Das gilt auch für den slowenischen, fast kammerspielartigen Film "Nightlife", der den heutigen Tag ab 22 Uhr in der Stadthalle abschließt. Milan und Lea gehören zur Oberschicht Sloweniens. Der erfolgreiche Strafverteidiger vertritt zwielichtige Geschäftsleute. Eines Abends wird er halbnackt und schwer verletzt auf einer Straße gefunden. Lea entdeckt kompromittierende Beweismittel und versucht, ihren Mann zu schützen . . . Darf sie das?

Wer's lieber exzentrischer mag, kann sich um 19 Uhr in der Stadthalle "The last Family" von Jan P. Matuszyñski (Polen) anschauen. Hier wird über drei Jahrzehnte die Familie des polnischen Malers Zdzisaw Beksiñski porträtiert. Der Maler ist ein Original, ist erfolgreich. Ebenso der Sohn, aber der ist auch permanent suizidgefährdet. Dazwischen die Mutter, die unermüdlich versucht, auszugleichen. Wie war das noch? Das Wort "Familienbande" hat einen Beigeschmack von Wahrheit (Karl Kraus)?

Und schließlich "Houston, wir haben ein Problem!" in der Regie von iga Virc, übrigens eine Koproduktion von Slowenien, Kroatien, Deutschland und Katar. Katar, siehe an! Das Emirat taucht auch als Koproduktionsland eines weiteren Wettbewerbsbeitrags, "Hunde", auf, interessante Entwicklung.
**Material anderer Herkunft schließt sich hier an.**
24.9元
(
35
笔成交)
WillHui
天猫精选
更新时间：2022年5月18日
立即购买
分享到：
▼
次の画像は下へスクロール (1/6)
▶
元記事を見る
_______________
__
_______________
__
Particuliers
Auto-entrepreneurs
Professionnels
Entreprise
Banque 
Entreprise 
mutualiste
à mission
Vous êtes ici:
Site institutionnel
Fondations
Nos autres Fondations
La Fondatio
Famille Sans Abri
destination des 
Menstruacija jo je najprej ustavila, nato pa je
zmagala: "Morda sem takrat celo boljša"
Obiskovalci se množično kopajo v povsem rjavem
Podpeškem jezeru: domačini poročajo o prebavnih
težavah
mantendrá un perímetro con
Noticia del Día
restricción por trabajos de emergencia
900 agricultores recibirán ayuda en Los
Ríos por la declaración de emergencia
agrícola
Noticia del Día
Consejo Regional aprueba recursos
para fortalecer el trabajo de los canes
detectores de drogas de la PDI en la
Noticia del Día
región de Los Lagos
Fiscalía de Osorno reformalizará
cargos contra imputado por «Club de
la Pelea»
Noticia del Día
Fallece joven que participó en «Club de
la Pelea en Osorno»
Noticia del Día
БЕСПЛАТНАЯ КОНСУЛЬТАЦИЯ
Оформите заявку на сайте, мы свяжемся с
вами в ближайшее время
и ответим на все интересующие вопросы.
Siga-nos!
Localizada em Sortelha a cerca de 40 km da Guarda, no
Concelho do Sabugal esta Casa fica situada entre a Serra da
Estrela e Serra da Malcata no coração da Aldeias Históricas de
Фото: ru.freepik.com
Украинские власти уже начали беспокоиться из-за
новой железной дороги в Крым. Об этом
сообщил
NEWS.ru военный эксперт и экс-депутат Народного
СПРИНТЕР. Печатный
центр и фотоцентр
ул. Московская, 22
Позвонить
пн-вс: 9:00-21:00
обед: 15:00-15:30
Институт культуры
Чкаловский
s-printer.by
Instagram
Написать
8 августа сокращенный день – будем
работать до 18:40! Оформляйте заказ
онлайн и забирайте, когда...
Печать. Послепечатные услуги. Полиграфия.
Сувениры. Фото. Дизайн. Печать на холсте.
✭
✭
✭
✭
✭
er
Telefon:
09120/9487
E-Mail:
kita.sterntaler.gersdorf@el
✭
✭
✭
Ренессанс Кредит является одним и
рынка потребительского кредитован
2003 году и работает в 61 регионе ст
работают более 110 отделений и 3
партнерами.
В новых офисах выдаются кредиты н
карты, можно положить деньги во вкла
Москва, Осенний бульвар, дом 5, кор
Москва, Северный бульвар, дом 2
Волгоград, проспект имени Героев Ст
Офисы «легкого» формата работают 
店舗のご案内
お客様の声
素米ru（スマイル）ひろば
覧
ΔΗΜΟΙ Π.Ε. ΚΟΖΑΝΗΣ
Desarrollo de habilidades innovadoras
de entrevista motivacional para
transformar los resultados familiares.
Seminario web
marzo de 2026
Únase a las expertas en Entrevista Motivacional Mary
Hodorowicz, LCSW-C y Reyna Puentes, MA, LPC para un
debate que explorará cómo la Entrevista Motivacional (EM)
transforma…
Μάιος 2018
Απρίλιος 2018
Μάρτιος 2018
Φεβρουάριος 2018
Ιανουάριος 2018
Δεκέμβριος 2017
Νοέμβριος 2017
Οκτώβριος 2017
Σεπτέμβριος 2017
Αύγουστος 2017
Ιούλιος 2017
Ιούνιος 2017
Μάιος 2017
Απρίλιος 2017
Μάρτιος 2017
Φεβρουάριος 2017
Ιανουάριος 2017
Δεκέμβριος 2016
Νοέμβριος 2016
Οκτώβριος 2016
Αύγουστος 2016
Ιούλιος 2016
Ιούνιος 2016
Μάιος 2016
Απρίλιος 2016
Der "Houston"-Film jedenfalls, der um 17 Uhr in der Stadthalle läuft, ist eine richtig schräge Maßnahme: Jugoslawien unter Tito verkauft sein geheimes Raumfahrtprogramm an die Amis. Dann merken die, dass das nicht ausgereift ist und zwangsrekrutieren jugoslawische Mitarbeiter des Programms . . . Dichtung? Wahrheit? Es wird jedenfalls viel mit Archivmaterial gearbeitet . . . Sehr amüsant!